Иван Шепета ( род. в 1956 г. в Приморье, где живёт по сей день), поэт. В советское время работал учителем русского языка и литературы. Печатался в журналах «Новый мир», «Литературная учёба», «Советская литература» (на иностранных языках), постоянный автор журнала «Дальний Восток», «Литературной России», альманахов «Лучшие стихи года», «Рубеж» и многих других изданий. Автор книг «Заповедник» , «Суровые стансы», «Фотограф бабочек», «Все слова на А». Член Союза российский писателей и член дальневосточного отделения Русского ПЕН-центра. Стихи переводились на немецкий, французский, испанский и польский языки.
ТА ЕЩЁ ПТИЦА
Рассыпаю крошки – еду для птиц,
что живут незаметно со мною рядом.
И так радуюсь кликам юрких синиц
и сорок с настороженным взглядом!
Угощайтесь, птицы, не бойтесь! Я
не опасен: так же живу – летаю.
К вам, соседи, набиваюсь в друзья,
потому как свою я не встретил стаю.
Грустно жил. Один.
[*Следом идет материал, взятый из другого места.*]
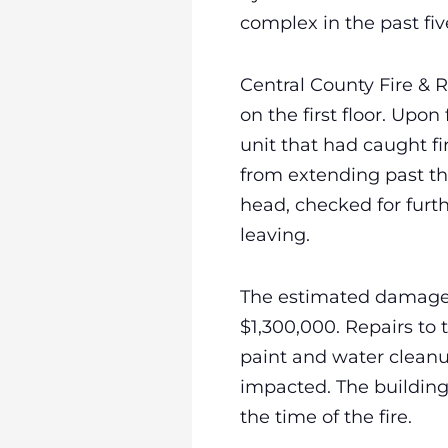
complex in the past fi
Central County Fire &
on the first floor. Upo
unit that had caught fi
from extending past th
head, checked for furt
leaving.
The estimated damage i
$1,300,000. Repairs to
paint and water cleanu
impacted. The building 
the time of the fire.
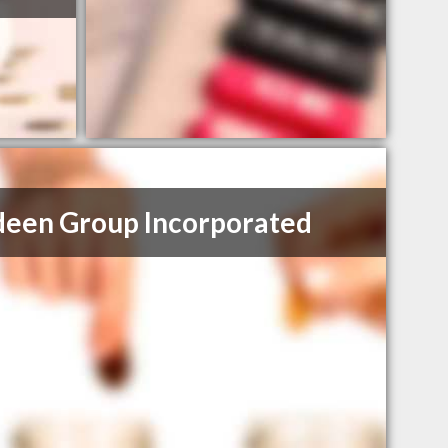
een Group Incorporated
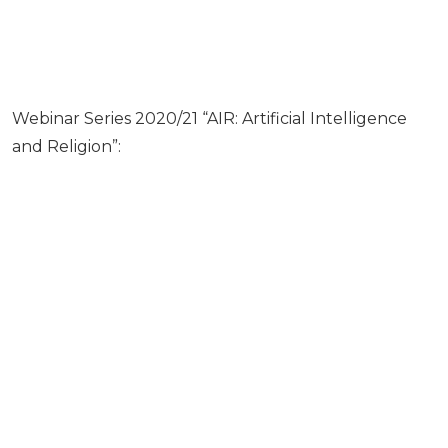
Webinar Series 2020/21 “AIR: Artificial Intelligence
and Religion”:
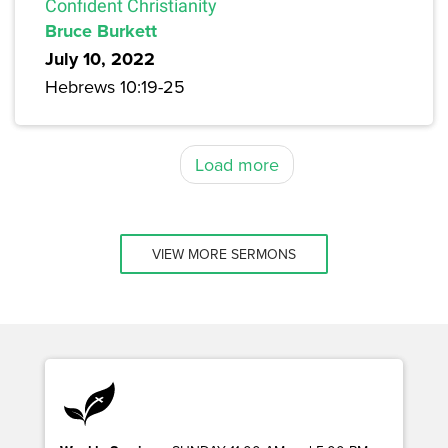
Confident Christianity
Bruce Burkett
July 10, 2022
Hebrews 10:19-25
Load more
VIEW MORE SERMONS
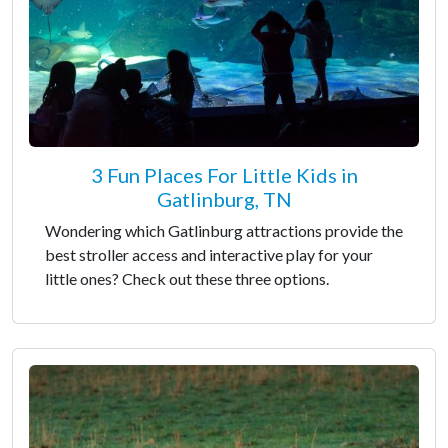
3 Fun Places For Little Kids in
Gatlinburg, TN
Wondering which Gatlinburg attractions provide the
best stroller access and interactive play for your
little ones? Check out these three options.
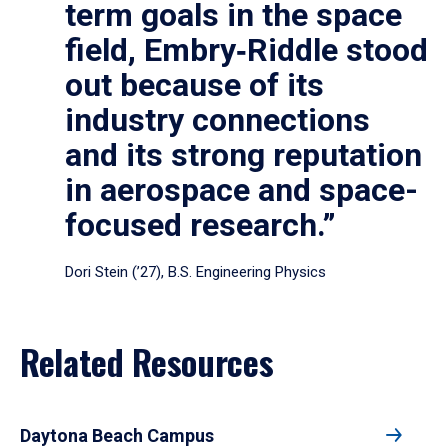
term goals in the space
field, Embry‑Riddle stood
out because of its
industry connections
and its strong reputation
in aerospace and space-
focused research.”
Dori Stein (’27), B.S. Engineering Physics
Related Resources
Daytona Beach Campus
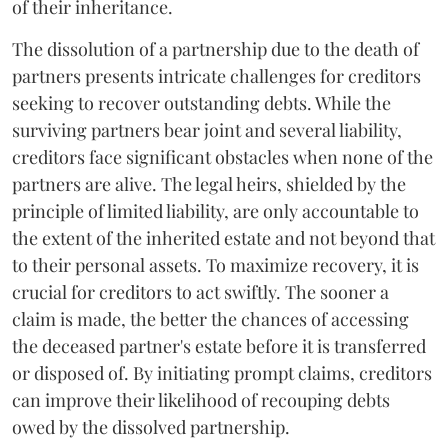
of their inheritance.
The dissolution of a partnership due to the death of
partners presents intricate challenges for creditors
seeking to recover outstanding debts. While the
surviving partners bear joint and several liability,
creditors face significant obstacles when none of the
partners are alive. The legal heirs, shielded by the
principle of limited liability, are only accountable to
the extent of the inherited estate and not beyond that
to their personal assets. To maximize recovery, it is
crucial for creditors to act swiftly. The sooner a
claim is made, the better the chances of accessing
the deceased partner's estate before it is transferred
or disposed of. By initiating prompt claims, creditors
can improve their likelihood of recouping debts
owed by the dissolved partnership.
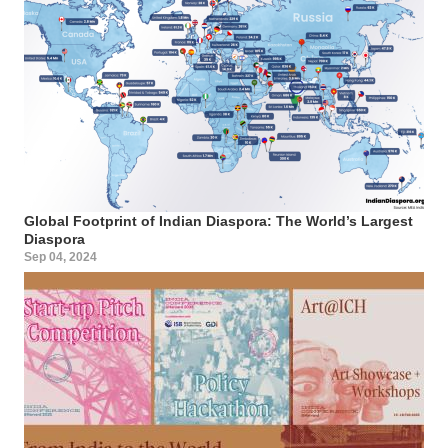
Global Footprint of Indian Diaspora: The World’s Largest
Diaspora
Sep 04, 2024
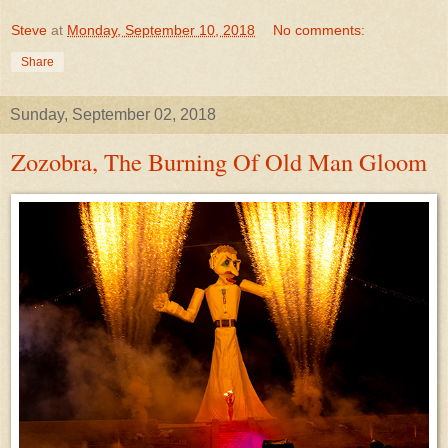
Steve
at
Monday, September 10, 2018
No comments:
Share
Sunday, September 02, 2018
Zozobra, The Burning Of Old Man Gloom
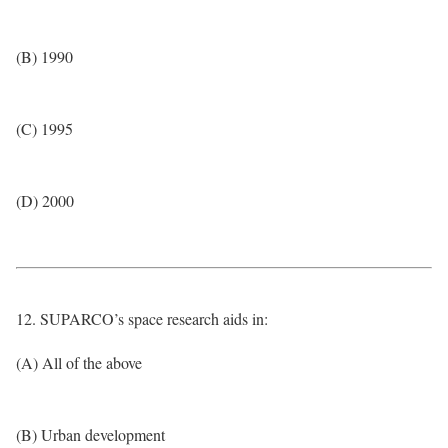
(B) 1990
(C) 1995
(D) 2000
12. SUPARCO’s space research aids in:
(A) All of the above
(B) Urban development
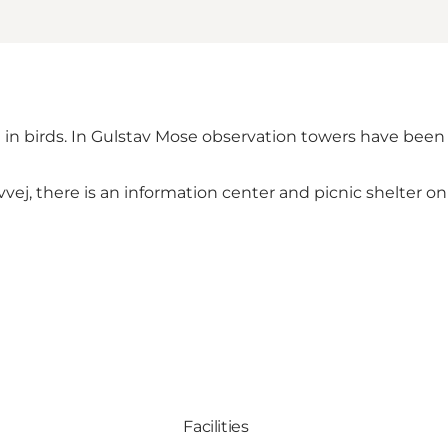
ted in birds. In Gulstav Mose observation towers have been
vej, there is an information center and picnic shelter on 
Facilities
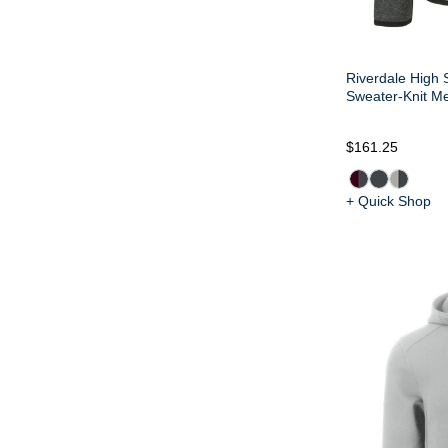
Riverdale High 
Sweater-Knit Me
$161.25
+ Quick Shop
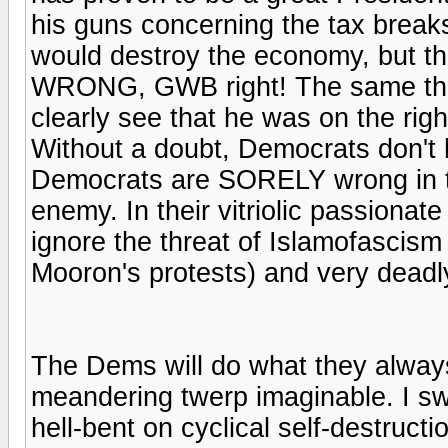
his guns concerning the tax break
would destroy the economy, but t
WRONG, GWB right! The same thing
clearly see that he was on the ri
Without a doubt, Democrats don't h
Democrats are SORELY wrong in th
enemy. In their vitriolic passion
ignore the threat of Islamofascism
Mooron's protests) and very deadl
The Dems will do what they always
meandering twerp imaginable. I sw
hell-bent on cyclical self-destru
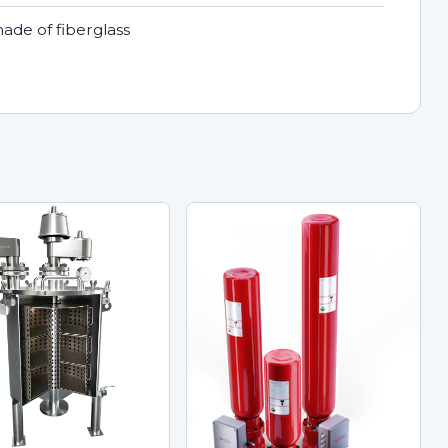
made of fiberglass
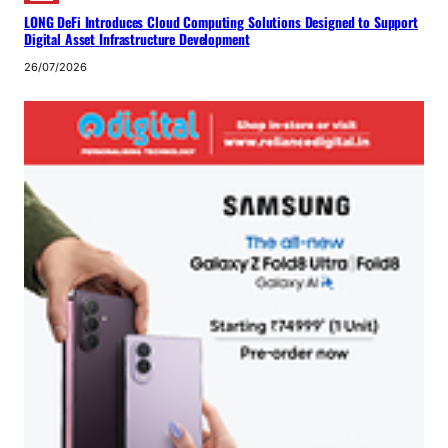
LONG DeFi Introduces Cloud Computing Solutions Designed to Support
Digital Asset Infrastructure Development
26/07/2026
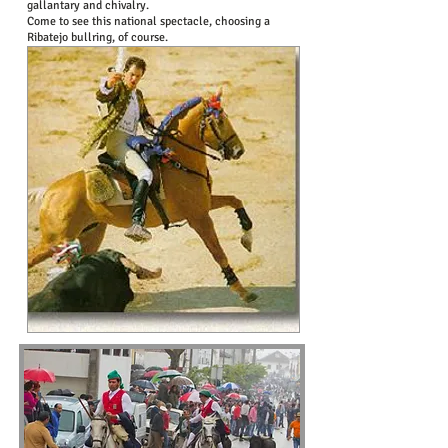
gallantary and chivalry.
Come to see this national spectacle, choosing a
Ribatejo bullring, of course.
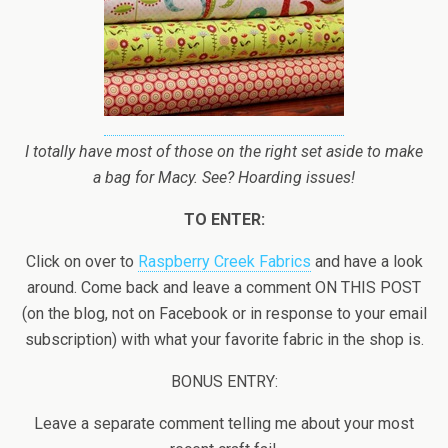
I totally have most of those on the right set aside to make
a bag for Macy. See? Hoarding issues!
TO ENTER:
Click on over to
Raspberry Creek Fabrics
and have a look
around. Come back and leave a comment ON THIS POST
(on the blog, not on Facebook or in response to your email
subscription) with what your favorite fabric in the shop is.
BONUS ENTRY:
Leave a separate comment telling me about your most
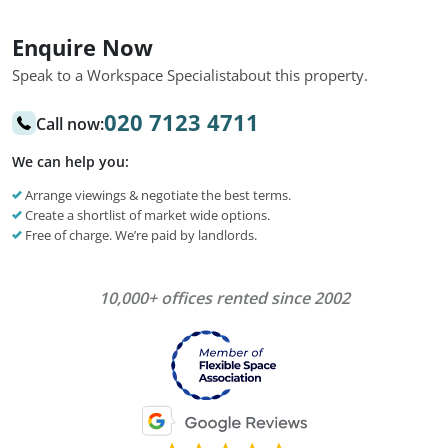
Enquire Now
Speak to a Workspace Specialist
about this property.
020 7123 4711
Call now:
We can help you:
Arrange viewings & negotiate the best terms.
Create a shortlist of market wide options.
Free of charge. We’re paid by landlords.
10,000+ offices rented since 2002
Высоко летал.
Там, где холодно, хоть и солнце близко.
Крыльев 'не дал мне старина Дедал...
Так что я летал, избегая риска!
И душою легче, чем сигаретный дым,
увязая в телесной трясине чувства,
не «казаться» – быть, «улыбчивым и простым»,
постигал классическое искусство.
Выжечь душу страстям моим не удалось.
Ни вино, ни женщины не сгубили...
Седина – как пепел среди волос,
и глаза исподлобья – пепельно-голубые.
ЖИЗНЬ ПРОШЛА
Из души выщипывает струнки
чёрный лес, застывший нагишом,
будто в ученическом рисунке,
чёрканный простым карандашом.
Жизни грешной не певец я – пленник.
Сердце безголосое болит.
До минор... три ёлочки – не ельник,
оживляют музыкою вид.
От порога в лес уводят ноги,
каждый кустик и колюч, и наг.
Осень – время подводить итоги,
обходя исхоженный овраг.
Вспоминать, как молод был и светел,
шёл не в ногу, выпадал в строю...
Жизнь прошла, а я и не заметил,
что один пред звёздами стою.
Как сова, сфальшивившая сипло,
выпучился, ёжусь на заре,
вслушиваясь
в долгий стук с Транссиба,
длинный текст из точек и тире.
* * *
Разглядывая землю чёрных гряд,
сырых, тяжёлых накануне вспашки,
я представляю будущий наряд
земли сырой — смирительной рубашки.
Дай руку мне, чтоб ощутить я мог,
что не один, что нас с тобою двое.
Как истина, что скрыта между строк,
касается живое о живое!
В тебе еще не выветрился хмель,
и любишь ты, не требуя ответа,
а я по рельсам ухожу в тоннель,
где я не вижу ни конца, ни света.
От прежних чувств — смятение в душе.
Ты — весела, меня ж — мутит от хмеля.
Я чувствую ладошку, но уже
мы в разные концы глядим тоннеля.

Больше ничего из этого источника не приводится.